Nasıl yani? diyenlere, bu konuda çalışma yürüten hocaların ve uzmanların “espriyle” yaptıkları bu benzetmeyi aktaralım.
Şöyle ki; yaz aylarının sona ermeye başlamasıyla birlikte, başta İstanbul ve Ankara olmak üzere büyükşehirlere dönüş başladı. Tatil yörelerinden ve memleketlerinden dönenlerin, son iki hafta içinde, büyükşehirlerdeki koronavirüs vakalarına katkısı, bilimsel olarak da kanıtlandı. İşte bu artıştan sorumlu tutulanlar, “sahillerden dönen tatilciler” için dubleciler, “memleketlerinden bağ bahçe hasatından dönenler” ise genellikle kalabalık aileleriyle aynı araçla gidip geldikleri için Doblo’cular olarak adlandırılıyorlar. Hocaların ve uzmanların, aralarında yaptıkları sohbetlerdeki benzetme böyle. Virüsü Türkiye geneline yayan bu grupları, “kumsaldan ve kırsaldan gelenler” diye daha zarif şekilde nitelendirenler de var.
Espri bir yana, bu analizler mantıklı nedenlere dayanıyor. Sadece Ankara’nın etrafındaki illere yaz boyunca gidip gelen hemşehrilerin sayısının 2 milyon olduğu belirtiliyor. İstanbul’da özellikle Karadenizliler başta olmak üzere Doğu ve Güneydoğu bölgelerindeki illerle yakın bağlarını sürdüren ve yaz aylarını memleketlerinde geçiren hemşehri gruplarını bilmeyen yok.
Şimdi aynı uzmanların deyimiyle, yaz aklı dönemi bitti. Kış aklına geçiş yaptık. Artık tüm illerde, yaz göçü bittiğine göre, herkes ‘bölgesel önlemlerle’ salgını baskılamaya çalışacak. Doğru yöntem de bu.
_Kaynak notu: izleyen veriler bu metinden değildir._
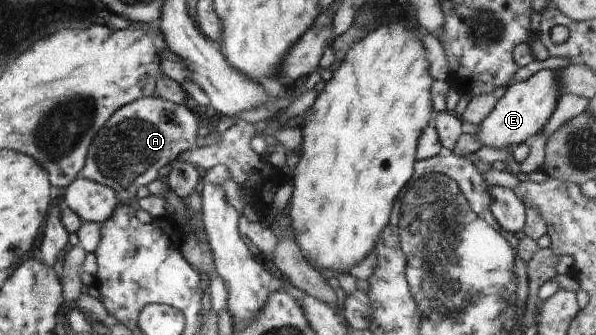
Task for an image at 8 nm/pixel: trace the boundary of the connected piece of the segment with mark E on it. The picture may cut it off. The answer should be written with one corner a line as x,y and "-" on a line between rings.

Her il yönetimi, alacağı yeni pandemi kararlarıyla kendi sınırlarını kontrol altında tutmaya çalışacak.
Açıklanan rakamların, çok ürkütücü olmamasına karşın, Sağlık Bakanı Fahrettin Koca’nın bir röportajda söylediği, “Neyle uğraştığımızı bilseler, bizi bu kadar eleştirmezler” sözleri, salgının gerçek boyutu konusunda fikir veriyor. Yani özetle, salgın önlemleri konusunda, rakamlara değil, bakanın bu sözlerini referans almak gerek.